• Work instructions: When you reach a picture, pass over it; otherwise repeat the listing word for word.

• Listed entries:
____________
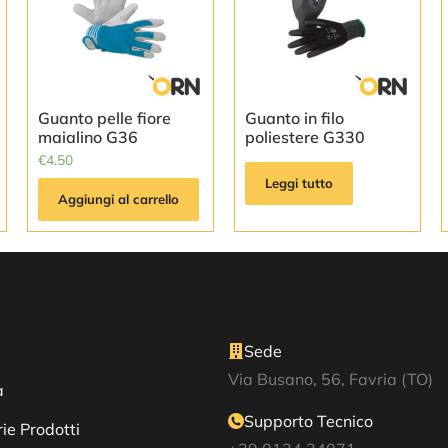
Guanto pelle fiore
Guanto in filo
maialino G36
poliestere G330
€
4.50
Leggi tutto
Aggiungi al carrello
Sede
Via Busano, 56, Favria (TO)
a
Supporto Tecnico
ie Prodotti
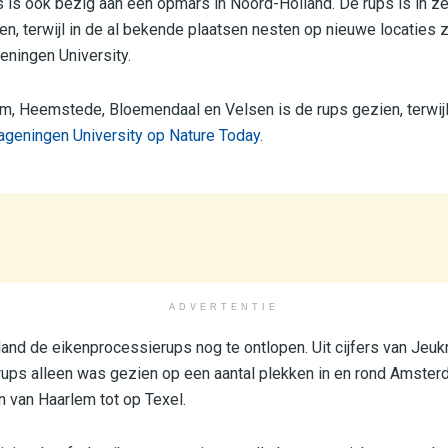
 is ook bezig aan een opmars in Noord-Holland. De rups is in 
, terwijl in de al bekende plaatsen nesten op nieuwe locaties zij
ningen University.
m, Heemstede, Bloemendaal en Velsen is de rups gezien, terwijl h
geningen University op Nature Today.
ADVERTENTIE
and de eikenprocessierups nog te ontlopen. Uit cijfers van Jeukr
rups alleen was gezien op een aantal plekken in en rond Amster
n van Haarlem tot op Texel.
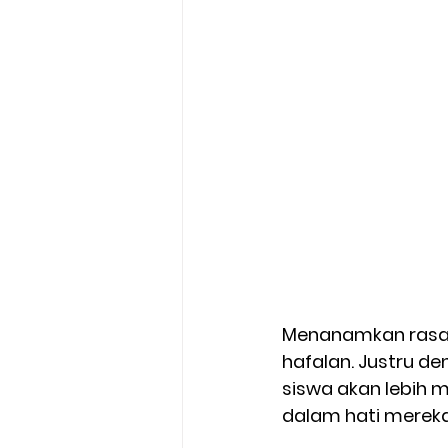
Menanamkan rasa n
hafalan. Justru d
siswa akan lebih 
dalam hati mereka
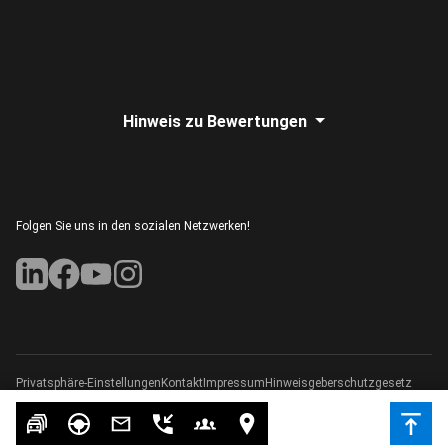
Hinweis zu Bewertungen
Folgen Sie uns in den sozialen Netzwerken!
Privatsphäre-Einstellungen
Kontakt
Impressum
Hinweisgeberschutzgesetz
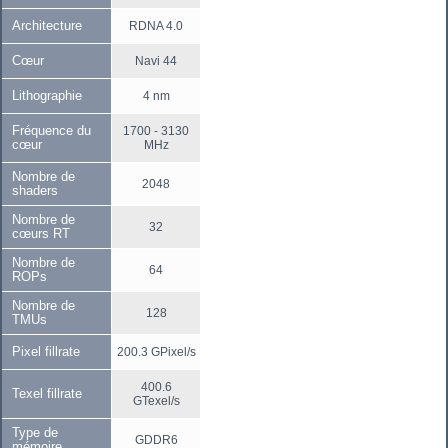
Architecture
RDNA 4.0
Cœur
Navi 44
Lithographie
4 nm
Fréquence du
1700 - 3130
cœur
MHz
Nombre de
2048
shaders
Nombre de
32
cœurs RT
Nombre de
64
ROPs
Nombre de
128
TMUs
Pixel fillrate
200.3 GPixel/s
400.6
Texel fillrate
GTexel/s
Type de
GDDR6
mémoire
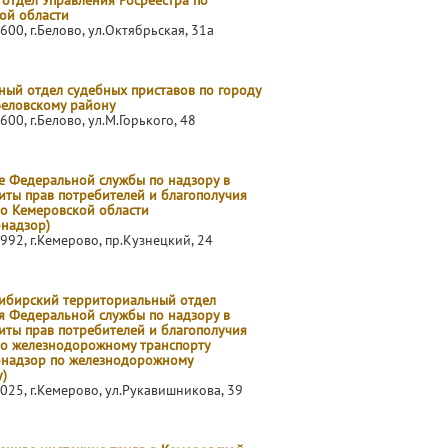
 отдел Управления Росреестра по
ой области
600, г.Белово, ул.Октябрьская, 31а
ый отдел судебных приставов по городу
Беловскому району
600, г.Белово, ул.М.Горького, 48
е Федеральной службы по надзору в
иты прав потребителей и благополучия
по Кемеровской области
бнадзор)
992, г.Кемерово, пр.Кузнецкий, 24
ибирский территориальный отдел
я Федеральной службы по надзору в
иты прав потребителей и благополучия
по железнодорожному транспорту
бнадзор по железнодорожному
)
025, г.Кемерово, ул.Рукавишникова, 39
____________
• Task output:
Guanto pelle fiore
Guanto in filo
maialino G36
poliestere G330
€
4.50
Leggi tutto
Aggiungi al carrello
Sede
Via Busano, 56, Favria (TO)
a
Supporto Tecnico
ie Prodotti
 is ook bezig aan een opmars in Noord-Holland. De rups is in 
, terwijl in de al bekende plaatsen nesten op nieuwe locaties zij
ningen University.
m, Heemstede, Bloemendaal en Velsen is de rups gezien, terwijl h
geningen University op Nature Today.
ADVERTENTIE
and de eikenprocessierups nog te ontlopen. Uit cijfers van Jeukr
rups alleen was gezien op een aantal plekken in en rond Amster
n van Haarlem tot op Texel.
Menanamkan rasa n
hafalan. Justru d
siswa akan lebih 
dalam hati mereka
Hinweis zu Bewertungen
Folgen Sie uns in den sozialen Netzwerken!
Privatsphäre-Einstellungen
Kontakt
Impressum
Hinweisgeberschutzgesetz
Architecture
RDNA 4.0
Cœur
Navi 44
Lithographie
4 nm
Fréquence du
1700 - 3130
cœur
MHz
Nombre de
2048
shaders
Nombre de
32
cœurs RT
Nombre de
64
ROPs
Nombre de
128
TMUs
Pixel fillrate
200.3 GPixel/s
400.6
Texel fillrate
GTexel/s
Type de
GDDR6
mémoire
 отдел Управления Росреестра по
ой области
600, г.Белово, ул.Октябрьская, 31а
ый отдел судебных приставов по городу
Беловскому району
600, г.Белово, ул.М.Горького, 48
е Федеральной службы по надзору в
иты прав потребителей и благополучия
по Кемеровской области
бнадзор)
992, г.Кемерово, пр.Кузнецкий, 24
ибирский территориальный отдел
я Федеральной службы по надзору в
иты прав потребителей и благополучия
по железнодорожному транспорту
бнадзор по железнодорожному
)
025, г.Кемерово, ул.Рукавишникова, 39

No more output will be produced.